> **To be done**:
**1)** List every person named in the talk on ghost stories and technology.
**2)** Extend the talk on ghost stories and technology with new text that picks up right after its final sentence.

> **Document extract**:
· · · · · · ·

For a really long time, I’ve been completely obsessed with ghost stories because they are these fascinating cultural items which reveal the most, kind of as Tobias said, anxieties and weird, interesting ways of thinking. Where the voices in the static are coming from, where the pipes are creaking, can often tell us about these weird things.
There’s a fantastic film called The Babadook (Which I really hope most of you have seen. You should go and see it) where the ghost manifests itself as grief, because when a woman’s partner dies, this ghost becomes a thing that she works out her own grief and her motherhood from.
They really reveal things about ourselves that we didn’t even know was possible. And I’m really intrigued by using this as a way to explore technology, and in particular data and algorithms. One of the stories I like about this is a story that Houdini told. It’s actually a real case in Victorian spiritualism, where he put up a great big grand prize of £5,000, which is about €250,000 now, to prove the existence of spirits. There was one person who came forward who was his greatest opponent, and she was called Mina “Margery” Crandon, the Boston Medium. Through a series of really elaborate bells and whistles and levers, she tried to convince him that her dead brother was speaking through her, and Houdini being Houdini (he was a genius) just said, “No, I’m not having any of that. That’s ridiculous because ghosts don’t exist. But I really like the fact that you’re trying so hard with this technology.” Because he used technology to make great big illusions about things.
Now, fast forward a hundred years to the 1950s where the way that we suddenly marketed our technology was as science fiction or the future. And then thirty years later, it became magic, as Tobias says (We have some similarities; we do work together quite closely.) in the case of this Honeywell ad. And as I mentioned before, data and algorithms are often seen as a kind of magic in that way. So in this case with Honeywell, this data stream, a very well-recognized data stream that we know, our emails, suddenly becomes complete and utter magic. This guy is clearly really bugged out by this.
Because you don’t need to know how they work or what happens, they just do. They come to you as magic. That’s all you need to worry about. This becomes worrying when you have things like Apple’s advert which says that you are more powerful than you think. Our technology turns you into a magician. You are able to do whatever you want with this tiny computer in your hands. However, it’s actually a really powerful obfuscation technique, and it makes you think that you’re doing the magic when in fact you’re just a component in their system that you don’t have any ownership over. You can be part of their system, on their terms. They are the magicians, they cast the spell, they tell you how you can get involved.

· · · · · · ·

> **Raw data**:

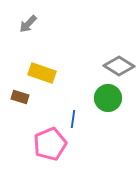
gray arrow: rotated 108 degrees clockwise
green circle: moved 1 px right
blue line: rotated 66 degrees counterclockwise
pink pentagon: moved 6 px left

· · · · · · ·

> **Task answers**:
**1)**
Tobias
Houdini
Mina "Margery" Crandon

**2)**
Now, Bruno Latour, who is a science philosopher, probably one of the best-known ones, very very interesting French chap, came up with the idea of the black box, where you can see what goes in and what comes out, but not actually how the decisions are made and what happens. So, these opaque processes that we can’t see remove our agency and don’t allow us to actually have any ability to see what goes on, and this can become really problematic when we tell these stories and use these stories to explore anxieties around algorithms and data.
In the case of Rehtaeh Parsons, who was a young girl in 2013 who unfortunately killed herself after a quite relentless campaign of cyberbullying from some of her classmates, her picture was used massively widely on social media. It was everywhere, because it was quite a highly-publicized death. Her family and friends, as you can see, were rightly really shocked about this because you don’t think that you’re child’s going to be an advert, because the the third-party algorithms that are used by Facebook’s advertisers found this image and turned it into an advert for singles in her area. Because it just read it, through the metadata, as a woman 18–24, single, in this particular area in Canada.
Facebook apologized, but no one really knew who to blame. Was it the algorithm? Is it the company? Is it the programmer? Is it the person who at the very beginning of this entire process created that piece of code to fix a very localized solution, which was “how do I find, in this massive bank of images, a woman 18–24 who is single?”
There are more and more of these ghosts stories happening on Facebook, which worry me as someone who looks a lot at this, because you end up with the people who are the most subject to this, the most vulnerable, the people who perhaps want things to be kept to their own pace. So for instance you have pregnancies that are outed on Facebook because you searched Google for “pregnancy test” or “pregnancy advice” and then your partner that you share the computer with finds out without you having the chance to tell them. Or you have a child that’s outed by their parents because they share a computer looking for advice about their sexuality.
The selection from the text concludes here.